File Green Cheek “the brewery that gets us most excited about the future.” Orange, California-based Green Cheek is barely a year old, but they managed to woo our beer writer, Jim Vorel, during his most recent visit to the Firewalker Invitational. Jim dug what they were laying down out there in San robles, and it makes perfect sense: Green Cheek is the brainchild of the former brewmaster and CFO of Noble Ale Works. The dynamic duo teamed up after leaving Noble Ale Works to do what they do best: brew West Coast IPAs. Their flagship, Radiant Beauty, didn’t win our massive IPA blind tasting, but it came pretty damn close landing the number three spot. That same beer won the silver medal at the World Beer Cup this year, too. And did we mention Green Cheek is barely a year old? We’re predicting big things from this fledgling brewery. Big.
You probably don’t think of Tennessee as a destination for IPAs—Maine and Vermont, sure, California and Oregon, definitely, but Tennessee?

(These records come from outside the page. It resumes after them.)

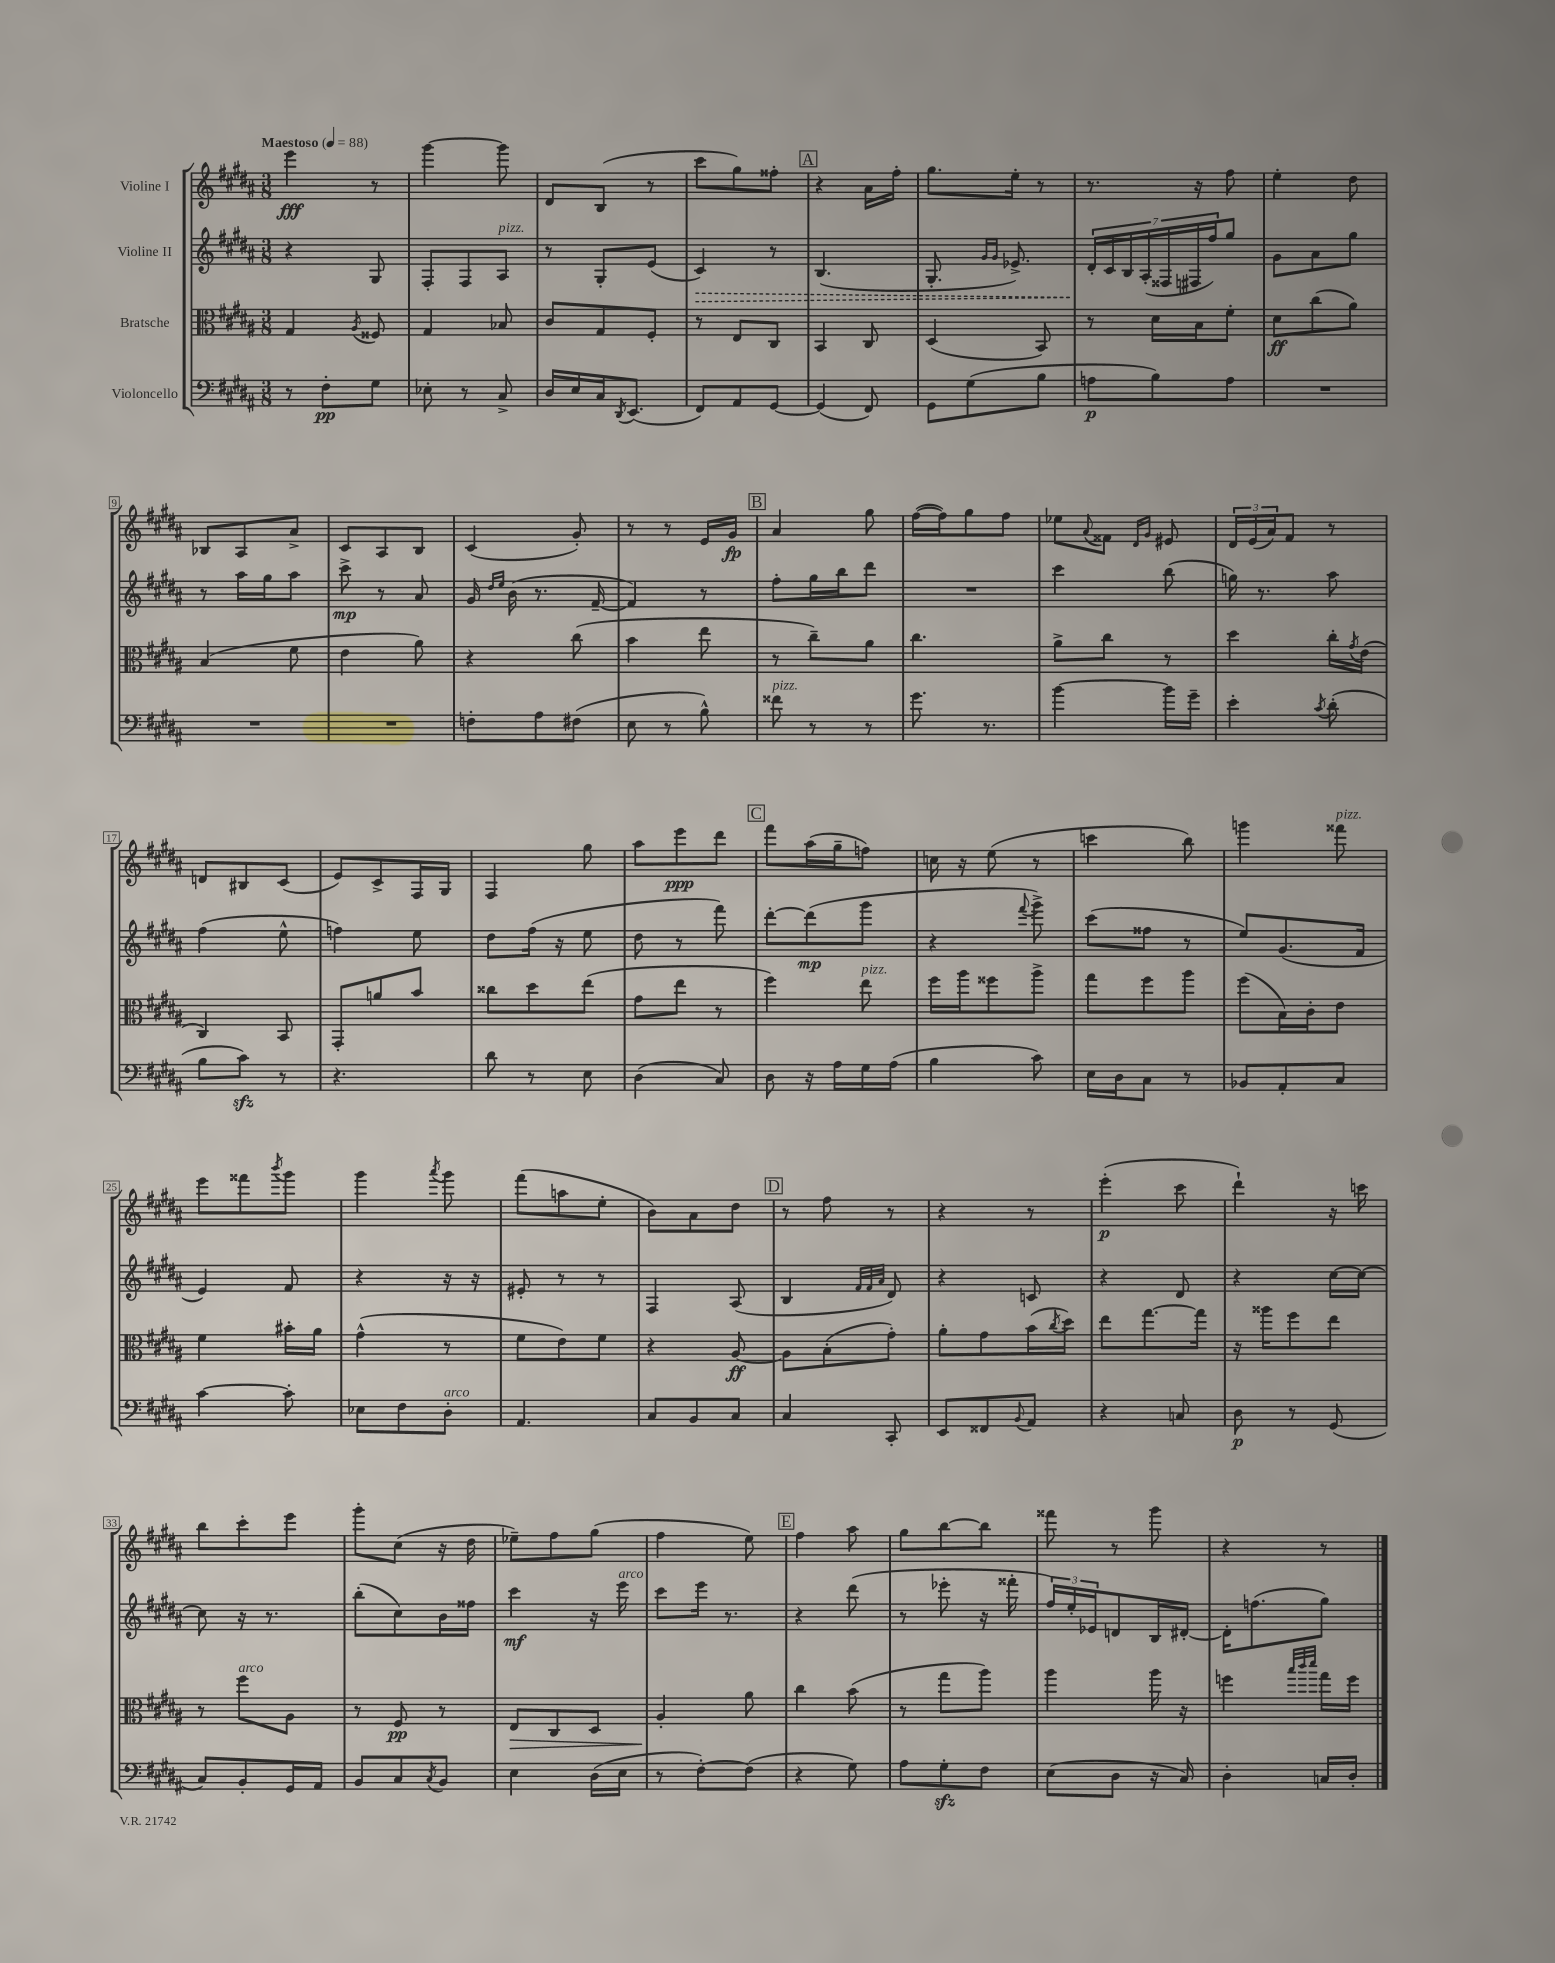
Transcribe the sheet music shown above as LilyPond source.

<<
\new StaffGroup <<
\new Staff = "s0" \with { instrumentName = "Violine I" } {
    \clef treble \key b \major \numericTimeSignature \time 3/8 \tempo "Maestoso" 4 = 88
    e'''4\fff r8 |
    gis'''4~ gis'''8 |
    dis'8 b8( r8 |
    cis'''8 gis''8) fisis''8-. |
    \mark \markup { \box "A" } r4 ais'16 fis''16-. |
    gis''8. e''16-. r8 |
    r8. r16 fis''8 |
    e''4-. dis''8 |
    bes8 ais8 ais'8-> |
    cis'8 ais8 b8 |
    cis'4( gis'8-.) |
    r8 r8 e'16 gis'16\fp |
    \mark \markup { \box "B" } ais'4 gis''8 |
    fis''16~( fis''16) gis''8 fis''8 |
    ees''8 \appoggiatura { ais'8 } fisis'8 \grace { dis'16 gis'16 } eis'8 |
    \tuplet 3/2 { dis'16 e'16( ais'16) } fis'8 r8 |
    d'8 bis8 cis'8( |
    e'8) cis'8-> fis16 gis16 |
    fis4 gis''8 |
    ais''8 e'''8\ppp dis'''8 |
    \mark \markup { \box "C" } fis'''8 ais''16( gis''16-- f''8) |
    c''16 r16 e''8( r8 |
    c'''4 b''8) |
    g'''4 fisis'''8^\markup { \italic "pizz." } |
    e'''8 fisis'''8 \acciaccatura { b'''8 } gis'''8 |
    gis'''4 \acciaccatura { ais'''8 } gis'''8 |
    fis'''8( a''8 e''8-. |
    b'8) ais'8 dis''8 |
    \mark \markup { \box "D" } r8 fis''8 r8 |
    r4 r8 |
    e'''4-.\p( cis'''8 |
    dis'''4-!) r16 c'''16 |
    b''8 cis'''8-. e'''8 |
    gis'''8-. cis''8( r16 dis''16 |
    ees''8--) fis''8 gis''8( |
    fis''4 e''8) |
    \mark \markup { \box "E" } fis''4 ais''8 |
    gis''8 b''8~ b''8 |
    fisis'''8 r8 gis'''8 |
    r4 r8 \bar "|." |
}
\new Staff = "s1" \with { instrumentName = "Violine II" } {
    \clef treble \key b \major \numericTimeSignature \time 3/8
    r4 gis8 |
    fis8-. fis8 ais8^\markup { \italic "pizz." } |
    r8 gis8-. e'8( |
    \once \override Hairpin.style = #'dashed-line cis'4\>) r8 |
    \mark \markup { \box "A" } b4.( |
    gis8.-. \grace { gis'16 gis'16 } ees'8.->) |
    \tuplet 7/4 { dis'16-.\! cis'16 b16 ais16-.( fisis16 fis16 fis''16) } gis''8 |
    gis'8 ais'8 gis''8 |
    r8 ais''16 gis''16 ais''8 |
    cis'''8->\mp r8 ais'8 |
    gis'16 \grace { dis''16 e''16 } b'16( r8. fis'16~-- |
    fis'4) r8 |
    \mark \markup { \box "B" } fis''8-. gis''16 b''16 dis'''8 |
    R4. |
    cis'''4 b''8( |
    g''16) r8. ais''8 |
    fis''4( e''8-^ |
    f''4) e''8 |
    dis''8 fis''16( r16 e''8 |
    dis''8 r8 fis'''8) |
    \mark \markup { \box "C" } dis'''8~-. dis'''8\mp( gis'''8 |
    r4 \appoggiatura { fis'''8 } gis'''8->) |
    cis'''8( fisis''8 r8 |
    e''8) gis'8.( fis'16 |
    e'4) fis'8 |
    r4 r16 r16 |
    eis'8-. r8 r8 |
    fis4 ais8( |
    \mark \markup { \box "D" } b4 \grace { fis'32 fis'32 ais'32 } dis'8) |
    r4 c'8 |
    r4 dis'8 |
    r4 cis''16~ cis''16~ |
    cis''8 r16 r8. |
    b''8-.( cis''8) b'16 fisis''16 |
    cis'''4\mf r16 e'''16^\markup { \italic "arco" } |
    cis'''8 e'''16 r8. |
    \mark \markup { \box "E" } r4 dis'''8( |
    r8 ees'''8-. r16 fisis'''16-. |
    \tuplet 3/2 { fis''16) e''16-. ees'16 } d'8 b16 dis'16~-. |
    dis'16-. f''8.( gis''8) \bar "|." |
}
\new Staff = "s2" \with { instrumentName = "Bratsche" } {
    \clef alto \key b \major \numericTimeSignature \time 3/8
    gis4 \acciaccatura { ais8 } fisis8 |
    gis4 bes8 |
    cis'8 gis8 fis8-. |
    r8 e8 cis8 |
    \mark \markup { \box "A" } b,4 cis8 |
    dis4( b,8) |
    r8 dis'16 b16 fis'8-. |
    dis'8\ff cis''8( ais'8) |
    b4( fis'8 |
    e'4 ais'8) |
    r4 cis''8( |
    b'4 e''8 |
    \mark \markup { \box "B" } r8 cis''8--) ais'8 |
    cis''4. |
    ais'8-> cis''8 r8 |
    dis''4 cis''16-. \acciaccatura { gis'8 } e'16( |
    cis4) b,8 |
    gis,8-. a'8 b'8 |
    cisis''8 dis''8 e''8( |
    gis'8 e''8 r8 |
    \mark \markup { \box "C" } fis''4) e''8^\markup { \italic "pizz." } |
    fis''16 ais''16 fisis''8 ais''8-> |
    gis''8 fis''8 ais''8 |
    fis''8( b16) cis'16-. e'8 |
    fis'4 bis'16-. ais'16 |
    gis'4-^( r8 |
    fis'8 e'8) fis'8 |
    r4 ais8~\ff |
    \mark \markup { \box "D" } ais8 b8-.( gis'8-.) |
    ais'8-. gis'8 b'16( \acciaccatura { cis''8 } dis''16) |
    e''8 gis''8.~ gis''16 |
    r16 aisis''16 fis''8 e''8 |
    r8 fis''8^\markup { \italic "arco" } ais8 |
    r8 fis8\pp r8 |
    e8\> cis8 dis8 |
    ais4-.\! ais'8 |
    \mark \markup { \box "E" } cis''4 b'8( |
    r8 gis''8 ais''8) |
    ais''4 ais''16 r16 |
    f''4 \grace { b''32 cis'''32 dis'''32 } gis''16 f''16 \bar "|." |
}
\new Staff = "s3" \with { instrumentName = "Violoncello" } {
    \clef bass \key b \major \numericTimeSignature \time 3/8
    r8 fis8-.\pp gis8 |
    ees8-. r8 cis8-> |
    dis16 e16 cis16 \acciaccatura { dis,8 } e,8.( |
    fis,8) ais,8 gis,8~ |
    \mark \markup { \box "A" } gis,4( fis,8) |
    gis,8 gis8( b8 |
    a8\p b8) a8 |
    R4. |
    R4. |
    R4. |
    f8-. ais8 fis8( |
    e8 r8 b8-^) |
    \mark \markup { \box "B" } fisis'8^\markup { \italic "pizz." } r8 r8 |
    gis'8. r8. |
    b'4~ b'16 gis'16-- |
    e'4-. \acciaccatura { cis'8 } dis'8-.( |
    b8 cis'8\sfz) r8 |
    r4. |
    dis'8 r8 e8 |
    dis4( cis8) |
    \mark \markup { \box "C" } dis8 r16 ais16 gis16 ais16( |
    b4 cis'8) |
    e16 dis16 cis8 r8 |
    bes,8 ais,8-. cis8 |
    cis'4~ cis'8-. |
    ees8 fis8 dis8-.^\markup { \italic "arco" } |
    ais,4. |
    cis8 b,8 cis8 |
    \mark \markup { \box "D" } cis4 cis,8-. |
    e,8 fisis,8 \appoggiatura { b,8 } ais,8 |
    r4 c8 |
    dis8\p r8 gis,8( |
    cis8) b,8-. gis,16 ais,16 |
    b,8 cis8 \acciaccatura { cis8 } b,8 |
    e4 dis16( e16 |
    r8 fis8~-.) fis8( |
    \mark \markup { \box "E" } r4 gis8) |
    ais8 gis8-.\sfz fis8 |
    e8( dis8 r16 cis16) |
    dis4-. c16 dis16-. \bar "|." |
}
>>
>>
\layout { \context { \Score \override BarNumber.stencil = #(make-stencil-boxer 0.1 0.3 ly:text-interface::print) } }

Whiskey, moonshine, sweet tea…all sure bets in the Volunteer State. But a hop monster not so much. But Bearded Iris, a small brewpub out of Nashville, is single-handedly changing that thought process. They’ve quickly established a reputation for making top-notch hazy IPAs, and their flagship, Homestyle, has made it on all kinds of best of 2018 lists. It’s brewed with oats and Mosaic hops and is creamy and elegant and delicious as hell. Bearded Iris is no one-trick-pony, though. The young brewery proved they can succeed in more subtle styles when they collaborated with Threes Brewing this year to make a pilsner, Dreams of Yesterday, that made it into the top 25 of our pilsner blind tasting. And they’re not scared to get weird with it either, as evidenced by their double dry-hopped Festbier. ‘Cause why not. Chalk Bearded Iris up to another brewery with a bright future as they’re only a couple years old. I haven’t been there yet, but word on the street is their taproom is pretty dope too.
Honorable Mention: Sierra Nevada Brewing
Yes, Sierra Nevada made some great beer in 2018. And they could earn a spot on lists like this based on their flagship Pale Ale as far as I’m concerned. But I’m giving them an honorable mention this year because they brewed a beer for good (not evil) and proved the craft beer world has a really big heart. Northern California’s Camp Fire was the most devastating fire in California history, and Sierra Nevada stepped up big time during the tragedy. In addition to feeding first responders and helping displaced residents, Sierra Nevada hatched a scheme to brew a special beer, Resilience IPA, and donate all the proceeds to the Camp Fire Relief Fund. Then they worked with malt, hop and yeast suppliers to donate the raw ingredients necessary for other breweries to brew that beer, and asked other brewers to whip up batches of Resilience IPA and donate 100% of their sales to the fund. More than a thousand breweries answered the call creating one of the best feel good stories of 2018. Sierra Nevada has proven they have a knack for large scale collaborations with their Beer Camp project, but Resilience IPA might be the largest beer collaboration in American craft beer history. More important, Resilience IPA could set the standard for social projects moving forward.